Sufficient facts have been presented to satisfy every intelligent and candid mind of our entire readiness to surrender, for exchange, all the prisoners in our possession, whenever the Government of the United States would honestly meet us for that purpose. At any hour perfect arrangements could have been made with us for the restoration to it of all its soldiers held as prisoners by us, if its authorities at Washington had consented so to do. On them rests the criminality for the sufferings of these prisoners.

Further, the Government of the United States, in order to effect our subjugation, devastated our fields, destroyed our crops, broke up our railroads, and thus interrupted our means of transportation, and reduced our people, our armies, and consequently their soldiers, who were our prisoners, all alike, to the most straitened condition for food. Our medicines for the sick were exhausted, and, contrary to the usage of civilized nations, they were made, by our enemy, contraband of war. After causing these and other distressing events—of which Atlanta, where the women and children were driven into the fields and their houses burned, and Columbia, with its smoking and plundered ruins, were prominent examples—after every effort to excite our slaves to servile war—this Government of the United States turned to the Northern people, and, charging us with atrocious cruelties to their sons, who were our prisoners, appealed to them again and again to recruit the armies and take vengeance upon us by our abject subjugation or entire extermination. It was the last effort of the usurper to save himself.

But there is another scene to be added to these cruelties. During all this time, Northern prisons were full of our brave and heroic soldiers, of whom there were about sixty thousand. The privations which they suffered, the cruelties inspired by the malignant spirit of the Government, which were inflicted upon them, surpass any records of modern history: yet we have had no occasion to seek out a Wirz for public trial before an illegal court, that we might conceal behind him our own neglect and cruel sacrifice of them. That we might clothe our brave men in the prisons of the United States Government, I made an application for permission to send cotton to Liverpool, and therewith purchase the supplies which were necessary. The request was granted, but only on condition that the cotton should be sent to New York and the supplies bought there. This was done by our agent, General Beale. The suffering of our men in Northern prisons caused the application; that it was granted, refutes the statement that our men were comfortably maintained.

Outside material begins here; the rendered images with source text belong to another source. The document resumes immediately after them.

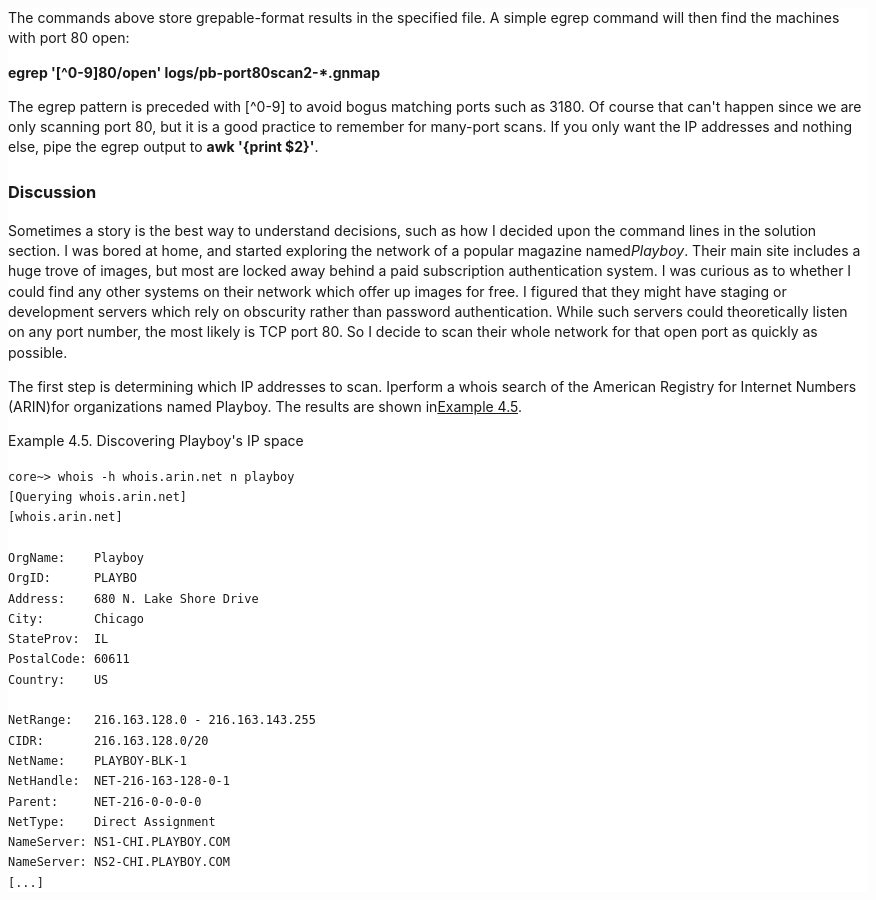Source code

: The commands above store grepable-format results in the specified file. A simple egrep command will then find the machines with port 80 open:

**egrep '[^0-9]80/open' logs/pb-port80scan2-\*.gnmap**

The egrep pattern is preceded with [^0-9] to avoid bogus
matching ports such as 3180. Of course that can't happen since we are
only scanning port 80, but it is a good practice to remember for
many-port scans. If you only want the IP addresses and nothing else,
pipe the egrep output to **awk
'{print $2}'**.

### Discussion ###

Sometimes a story is the best way to understand decisions, such as how I decided upon the command lines in the solution section.
I was bored at home, and started exploring the network of a popular magazine named*Playboy*[](). Their main site includes a huge trove of images, but most are locked away behind a paid subscription authentication system. I was curious as to whether I could find any other systems on their network which offer up images for free. I figured that they might have staging or development servers which rely on obscurity rather than password authentication. While such servers could theoretically listen on any port number, the most likely is TCP port 80. So I decide to scan their whole network for that open port as quickly as possible.

The first step is determining which IP addresses to scan. I[]()perform a whois search of the
American Registry for Internet Numbers (ARIN)[]()for organizations named Playboy. The results are shown in[Example 4.5](https://nmap.org/book/solution-find-open-port.html#port-scanning-ex-whois-playboy).

Example 4.5. Discovering Playboy's IP space

```
core~> whois -h whois.arin.net n playboy
[Querying whois.arin.net]
[whois.arin.net]

OrgName:    Playboy
OrgID:      PLAYBO
Address:    680 N. Lake Shore Drive
City:       Chicago
StateProv:  IL
PostalCode: 60611
Country:    US

NetRange:   216.163.128.0 - 216.163.143.255
CIDR:       216.163.128.0/20
NetName:    PLAYBOY-BLK-1
NetHandle:  NET-216-163-128-0-1
Parent:     NET-216-0-0-0-0
NetType:    Direct Assignment
NameServer: NS1-CHI.PLAYBOY.COM
NameServer: NS2-CHI.PLAYBOY.COM
[...]

```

Finally, to the bold allegations of ill-treatment of prisoners on our side, and humane treatment and adequate supplies on that of our opponents, it is only necessary to offer two facts: First, the report of the Secretary of War, E. M. Stanton, made on July 19, 1866, shows that, of all the prisoners in our hands during the war, only 22,576 died; while, of the prisoners in our opponents' hands, 26,246 died. Second, the official report of Surgeon-General Barnes, an officer of the United States Government, states that, in round numbers, the number of Confederate States prisoners in their hands amounted to 220,000, the number of United States prisoners in our hands amounted to 270,000. Thus, out of the 270,000 in our hands, 22,000 died; while of the 220,000 of our soldiers in their hands, 26,000 died. Thus, more than twelve per cent. of the prisoners in our opponents' hands died, and less than nine per cent. of the prisoners in our hands died.

When, in this connection, it is remembered how much our resources were reduced, that our supply of medicines required in summer diseases was exhausted, and that Northern men when first residing at the South must undergo acclimation, and that these conditions in the Northern States were the reverse in each particular—the fact that greater mortality existed in Northern than in Southern prisons can only be accounted for by the kinder treatment received in the latter. To present the case in a sentence—we did the best we could for those whom the fortune of war had placed at our mercy; and the enemy, in the midst of plenty, inflicted cruel, wanton deprivation on our soldiers who fell within his power.